Difficult task ahead for the G20

John Lipsky

The challenging agenda for the G20 leaders at their next summit in Seoul includes multilateral policy coordination for the repair of damaged financial systems, as well as fiscal consolidation that does not choke off recovery and a rebalancing of demand in economies with excessive external surpluses.

In the wake of the 2008 global financial crisis, the G20 assumed a leadership role in addressing international financial and economic issues. This newly-empowered group helped give political backing to global efforts, many of them centred on the International Monetary Fund (IMF), to arrest the crisis, to secure a durable recovery and, subsequently, to deliver strong, sustainable and balanced growth.

We can look back over this short period to some significant accomplishments made possible through the cooperation of G20 members – working together and with key multilateral institutions such as the IMF. Examples include the massive and coordinated fiscal stimulus in 2009, the tripling of IMF resources – including new support for the poorest countries – and the strengthening of the global financial safety net through such innovations as the IMF’s Flexible Credit Line.

These results demonstrated in high relief the potential gains from strong international collaboration. Of course, some wondered whether G20 members’ newfound willingness to work together – which was so effective during the crisis – would fade away as the recovery arrived and challenges became more complex. The early evidence is that the cooperative spirit has endured. Cooperation requires persistence and commitment. In several areas, the seeds have been sown for ongoing dialogue and cooperation, even if countries’ diverse circumstances call for distinct policies in response.

With the accomplishments of the G20’s London and Pittsburgh summits behind us, and with the Toronto summit effectively looking to Seoul for results across many fronts, the focus is turning to South Korea – not just for concrete decisions, but also to demonstrate that the spirit of effective collaboration endures. Thus, both expectations and risks are high, but so too is the potential for success, and for a lasting legacy to be created.

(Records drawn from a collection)

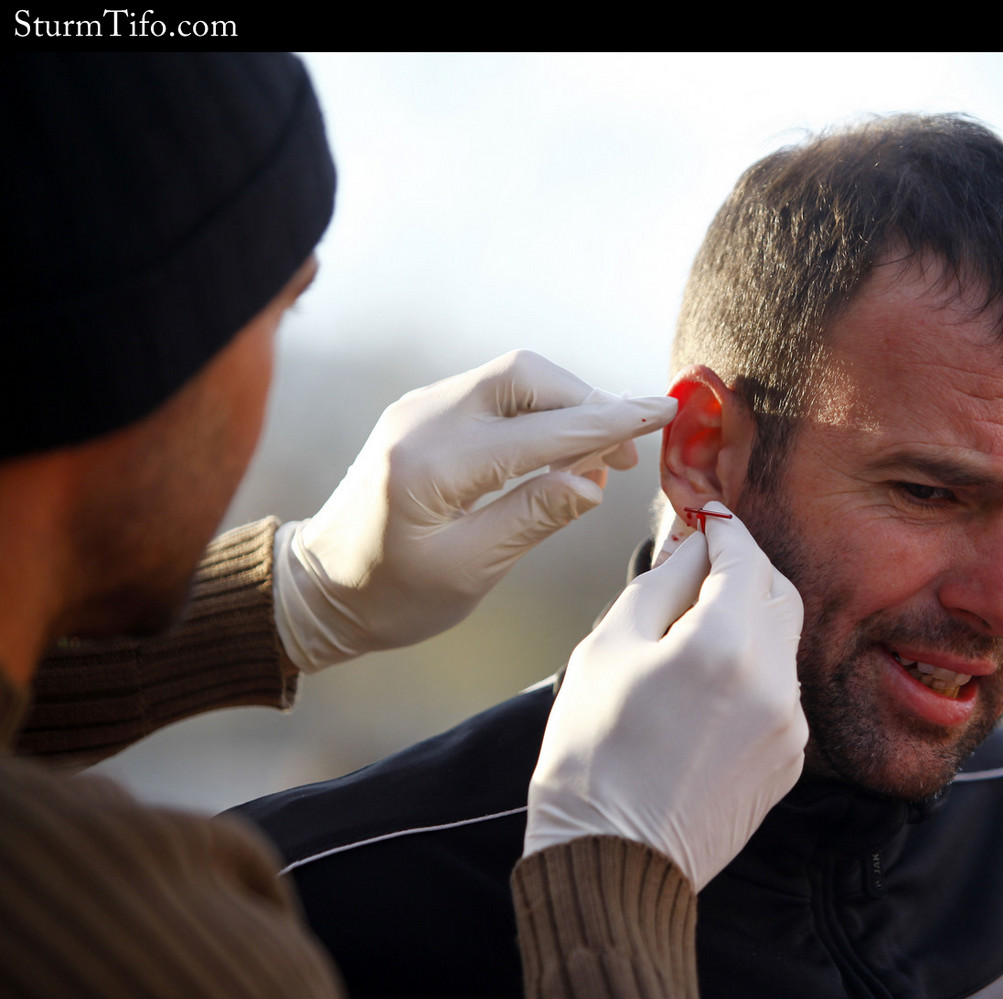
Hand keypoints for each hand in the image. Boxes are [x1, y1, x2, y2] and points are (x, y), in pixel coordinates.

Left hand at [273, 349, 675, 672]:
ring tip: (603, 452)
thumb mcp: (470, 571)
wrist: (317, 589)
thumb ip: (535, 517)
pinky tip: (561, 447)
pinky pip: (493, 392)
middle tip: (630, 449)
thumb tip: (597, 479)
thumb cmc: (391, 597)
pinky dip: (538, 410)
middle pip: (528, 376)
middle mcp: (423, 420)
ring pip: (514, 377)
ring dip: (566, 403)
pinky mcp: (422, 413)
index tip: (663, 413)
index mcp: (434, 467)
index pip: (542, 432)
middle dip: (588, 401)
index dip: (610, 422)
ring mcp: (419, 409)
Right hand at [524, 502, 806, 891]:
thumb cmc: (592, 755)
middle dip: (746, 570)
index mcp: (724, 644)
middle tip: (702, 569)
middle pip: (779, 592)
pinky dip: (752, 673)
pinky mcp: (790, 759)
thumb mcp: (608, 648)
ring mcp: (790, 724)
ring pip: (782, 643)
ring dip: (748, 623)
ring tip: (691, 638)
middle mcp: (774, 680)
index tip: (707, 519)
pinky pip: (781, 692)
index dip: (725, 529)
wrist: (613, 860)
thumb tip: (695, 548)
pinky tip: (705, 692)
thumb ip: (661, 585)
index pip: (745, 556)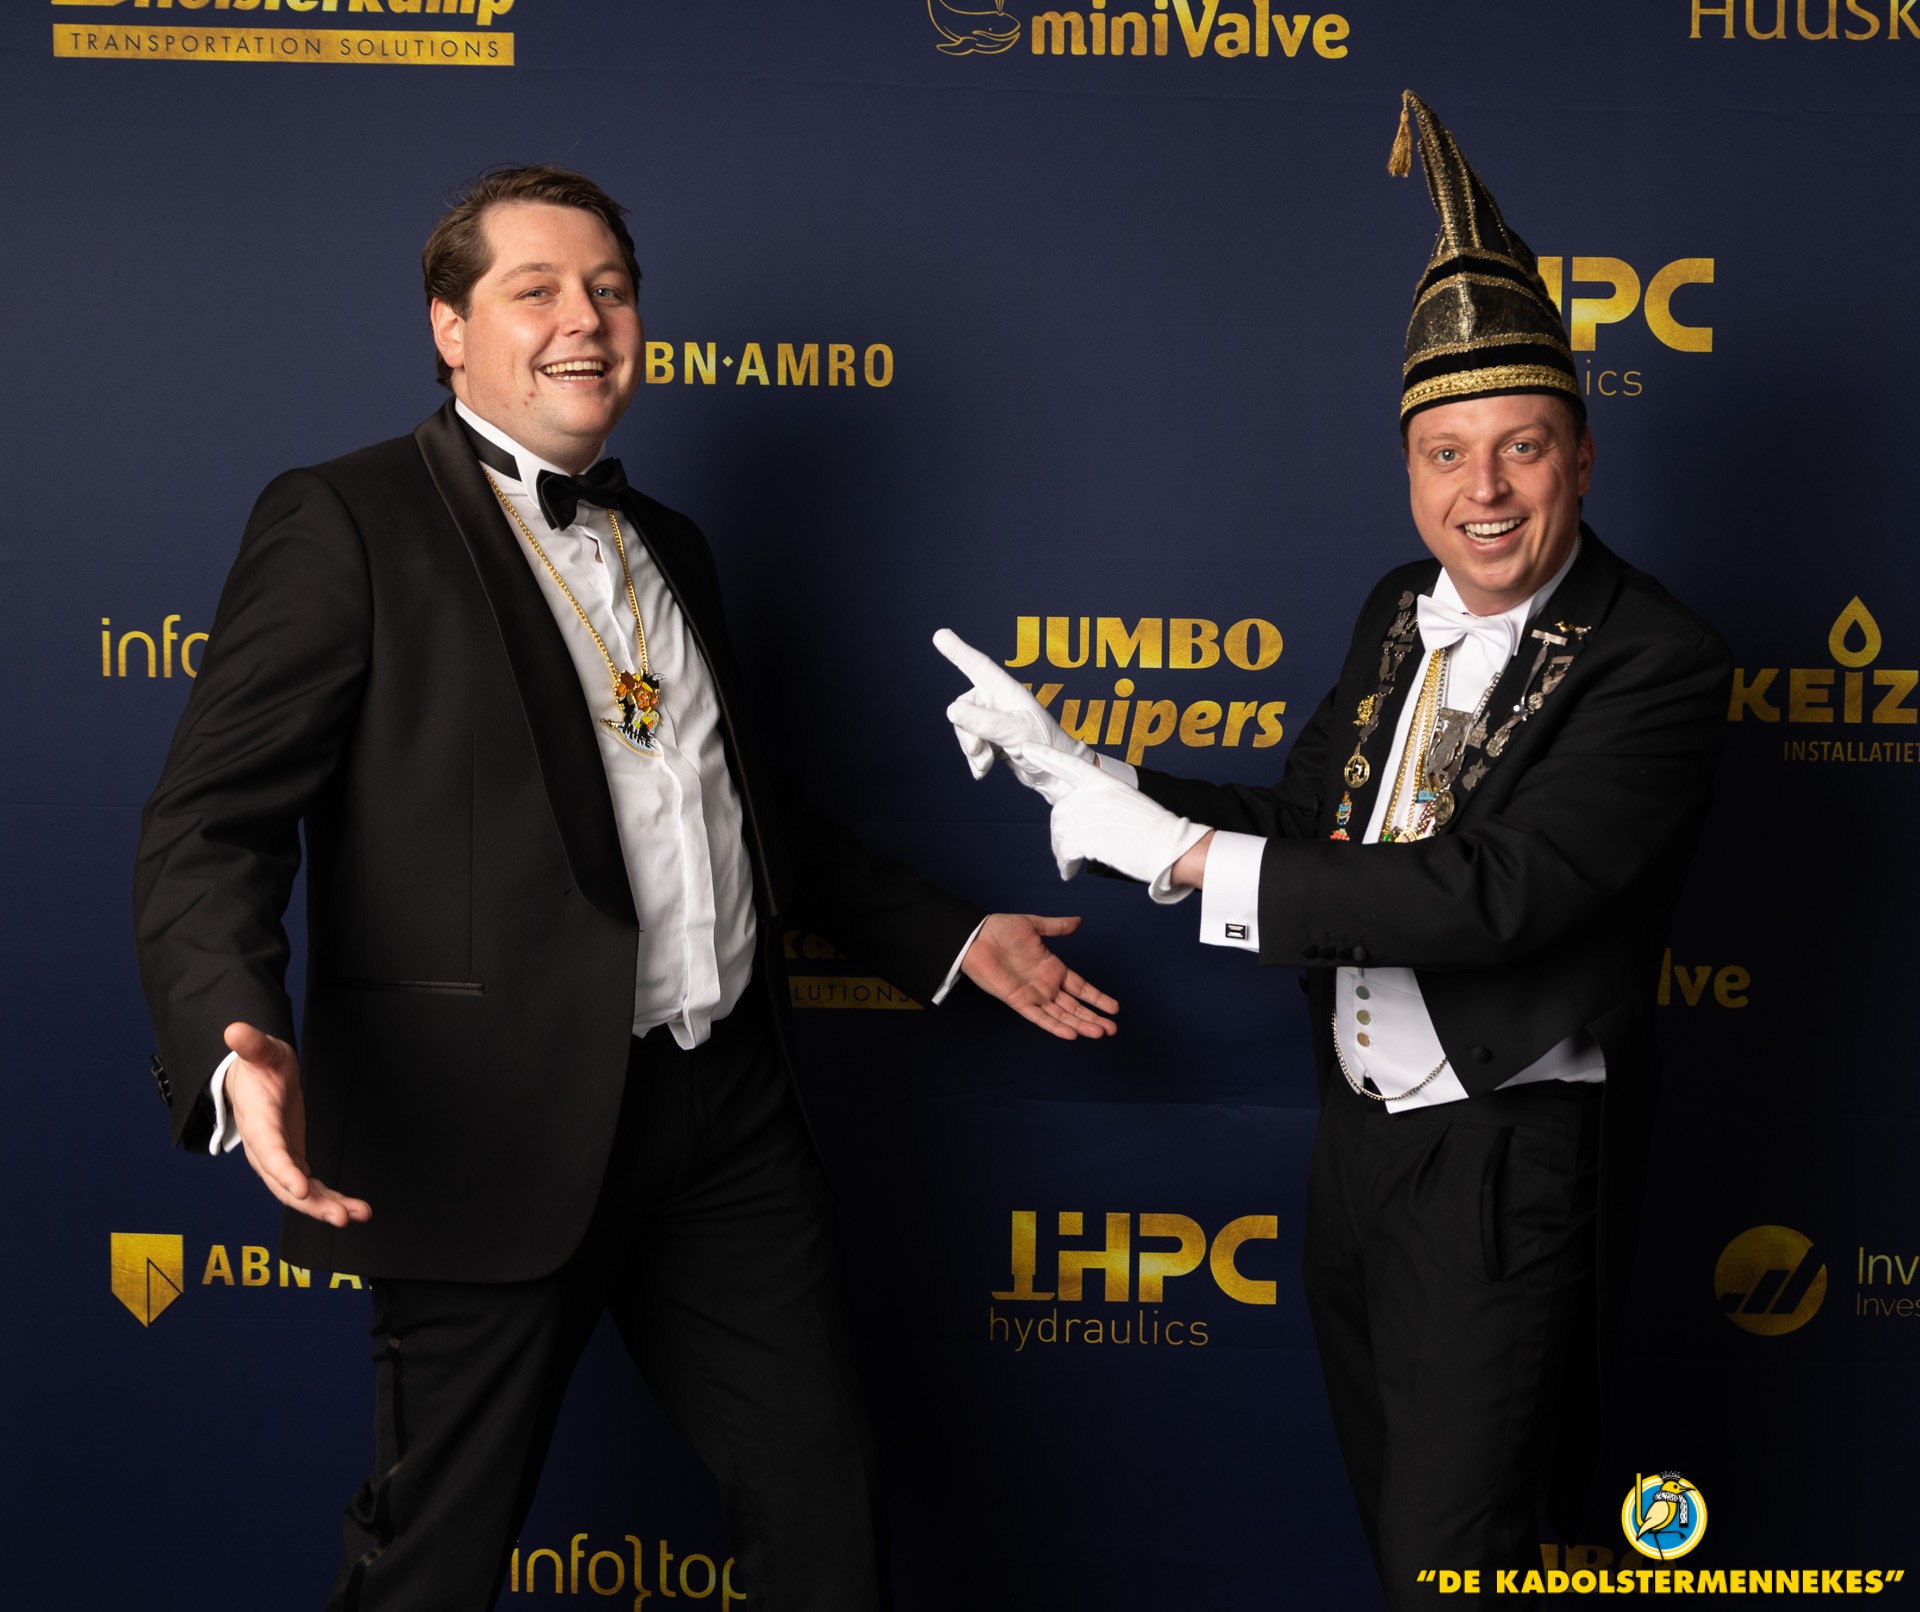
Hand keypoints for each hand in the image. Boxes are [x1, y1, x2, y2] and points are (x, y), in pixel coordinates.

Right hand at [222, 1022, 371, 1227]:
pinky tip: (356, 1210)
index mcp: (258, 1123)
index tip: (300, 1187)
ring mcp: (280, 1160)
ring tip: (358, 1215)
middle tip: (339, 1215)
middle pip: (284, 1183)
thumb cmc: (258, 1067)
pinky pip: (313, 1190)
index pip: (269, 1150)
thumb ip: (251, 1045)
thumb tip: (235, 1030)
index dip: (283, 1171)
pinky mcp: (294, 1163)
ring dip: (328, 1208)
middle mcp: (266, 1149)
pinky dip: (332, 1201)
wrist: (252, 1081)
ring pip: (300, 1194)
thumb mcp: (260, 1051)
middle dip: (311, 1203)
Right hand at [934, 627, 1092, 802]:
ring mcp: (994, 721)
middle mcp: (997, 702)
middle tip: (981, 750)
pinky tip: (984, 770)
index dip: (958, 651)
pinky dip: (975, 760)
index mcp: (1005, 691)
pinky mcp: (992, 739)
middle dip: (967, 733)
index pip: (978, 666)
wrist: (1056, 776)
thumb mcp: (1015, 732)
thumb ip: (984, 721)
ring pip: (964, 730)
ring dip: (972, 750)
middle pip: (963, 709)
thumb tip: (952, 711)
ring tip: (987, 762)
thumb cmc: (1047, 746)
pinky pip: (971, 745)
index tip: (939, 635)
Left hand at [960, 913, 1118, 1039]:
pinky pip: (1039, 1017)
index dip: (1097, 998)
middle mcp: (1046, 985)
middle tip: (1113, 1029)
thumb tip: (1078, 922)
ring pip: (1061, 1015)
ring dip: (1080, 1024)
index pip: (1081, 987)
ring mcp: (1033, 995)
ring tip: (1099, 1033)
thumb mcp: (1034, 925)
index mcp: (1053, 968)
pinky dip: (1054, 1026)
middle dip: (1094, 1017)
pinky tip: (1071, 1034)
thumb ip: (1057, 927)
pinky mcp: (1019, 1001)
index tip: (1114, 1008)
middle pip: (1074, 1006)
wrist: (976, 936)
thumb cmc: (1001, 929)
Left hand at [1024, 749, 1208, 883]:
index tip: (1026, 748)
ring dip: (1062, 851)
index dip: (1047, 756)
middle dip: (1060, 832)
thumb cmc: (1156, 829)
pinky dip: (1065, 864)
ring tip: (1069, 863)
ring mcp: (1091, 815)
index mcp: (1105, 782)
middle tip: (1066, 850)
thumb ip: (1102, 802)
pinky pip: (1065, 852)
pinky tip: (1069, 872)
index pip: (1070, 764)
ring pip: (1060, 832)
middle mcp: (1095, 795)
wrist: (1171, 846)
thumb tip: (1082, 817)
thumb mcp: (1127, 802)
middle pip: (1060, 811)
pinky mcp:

List of tasks:
**a.** Can you reproduce the part of the G20 commentary that opens with the words containing "John Lipsky" and closes with "excessive external surpluses."?
**b.** Could you resume the G20 commentary, picking up right after its last sentence?
These entries have no connection to the G20 commentary above.

Numbered responses:
**a.**
John Lipsky

The challenging agenda for the G20 leaders at their next summit in Seoul includes multilateral policy coordination for the repair of damaged financial systems, as well as fiscal consolidation that does not choke off recovery and a rebalancing of demand in economies with excessive external surpluses.

**b.**
Since becoming G20 Chair, Korea has taken its responsibilities forward with impressive ambition and professionalism, evidencing a strong commitment to multilateralism and to the Asian region. Already, these efforts are beginning to pay off. The G20 has added political momentum to those reform efforts that are currently underway in the IMF and elsewhere. Many complex issues have moved forward, including: coordinating exit policies; strengthening the global financial safety net; implementing the framework for strong, sustainable and balanced growth; and reforming IMF governance. These and other issues are on the G20 agenda, and they also will be a key focus for the IMF. The outlook for the global economy presents various challenges for policy-makers and will therefore affect the G20 policy agenda. Despite recent signs of slowing momentum, the global recovery is expected to continue. Nevertheless, the most likely prospect is for a moderate, multi-speed recovery, with significant downside risks. While financial markets have improved somewhat, ongoing financial market strains have heightened uncertainty. Against this backdrop, the overarching policy challenge is to sustain the recovery while restoring confidence. Several key policy challenges are evident, some more immediate than others. They include:

The need for an ambitious and vigorous programme of financial system repair and reform. In many advanced economies, progress is underway on bank recapitalisation; on bank consolidation, resolution and restructuring; and on regulatory reform. Greater transparency regarding bank liabilities and their exposures to sovereign debt, is a key goal. The recently completed European bank stress tests are receiving particular focus at present, and in general they have made a positive contribution to market sentiment. There is also a pressing need to reduce uncertainty about the broader regulatory environment.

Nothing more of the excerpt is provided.